I am running Pyspark in Jupyter Notebook. I am trying to study the feasibility of manipulating the estimation of the "approx_count_distinct" function and for that I have created a spark dataframe with 100.000 random numbers:
C = 100000
data = random.sample(range(1, 10000000000), C)
schema = StructType([StructField('test', LongType(), True)])
#Spark dataframe with C different unique numbers
S = spark.createDataFrame([[x] for x in data], schema)

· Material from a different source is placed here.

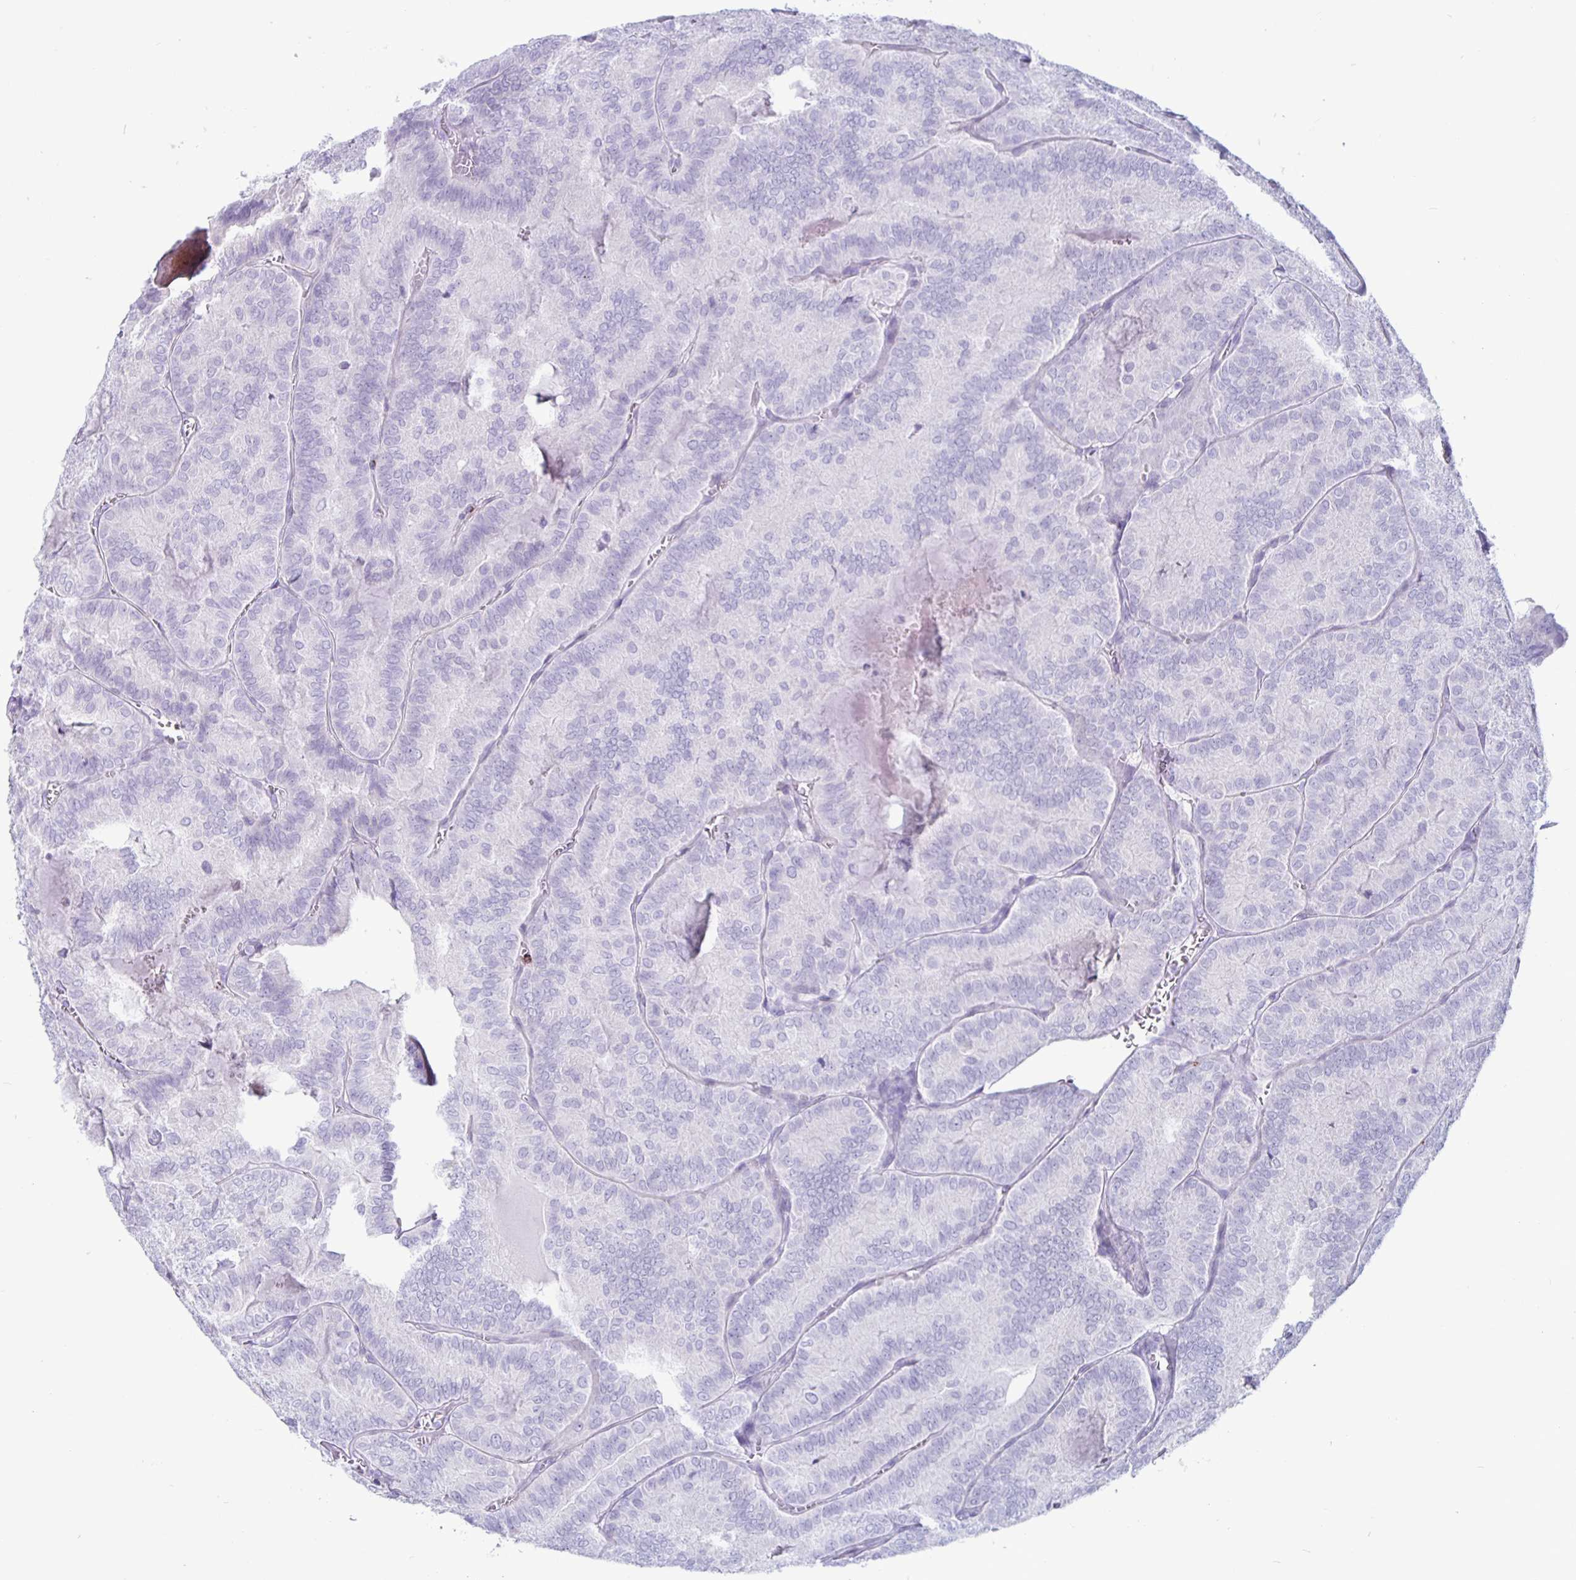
{"staining": {"intensity": "negative", "quantity": "none", "location": "none"}, "tissue": "thyroid cancer", "cell_type": "Tumor cells", "image_type": "cancer", "snomed": [{"axis": "morphology", "description": "Papillary adenocarcinoma, NOS"}, {"axis": "topography", "description": "Thyroid gland"}], "caption": "IHC histopathology image of neoplastic tissue: thyroid cancer stained with DAB reveals no significant protein staining in tumor cells.", "gene": "GZMK", "patient": {"sex": "female", "age": 75}}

Then I created 3 more empty dataframes for the future calculations:
#Creates Empty RDD
emptyRDD = spark.sparkContext.emptyRDD()
HLL = spark.createDataFrame(data = emptyRDD, schema = schema)
Y = spark.createDataFrame(data = emptyRDD, schema = schema)
V = spark.createDataFrame(data = emptyRDD, schema = schema)
The problem is when I run the following loop, it takes forever and seems like it won't end (I let it run for approximately 15 hours without results ):
data_itr = S.rdd.toLocalIterator()
for row in data_itr:
#first we calculate the HLL estimation of the dataframe HLL (in the first iteration it is 0 because it is empty)
HLL_before = HLL.select(approx_count_distinct("test")).collect()[0][0]
#then we insert new element son the HLL dataframe
newRow = spark.createDataFrame([row["test"]], LongType())
HLL = HLL.union(newRow)
#finally we calculate again the HLL estimation after the insertion
HLL_after = HLL.select(approx_count_distinct("test")).collect()[0][0]
if (HLL_after == HLL_before):
Y = Y.union(newRow)
I need to go through each row because I need to know if the "approx_count_distinct" estimation changes after the insertion of each element.
The code is working for 10.000 rows but when I increase it till 100.000 it doesn't finish. Does anyone know what could be going on ? why is the run time growing so fast?
Thank you!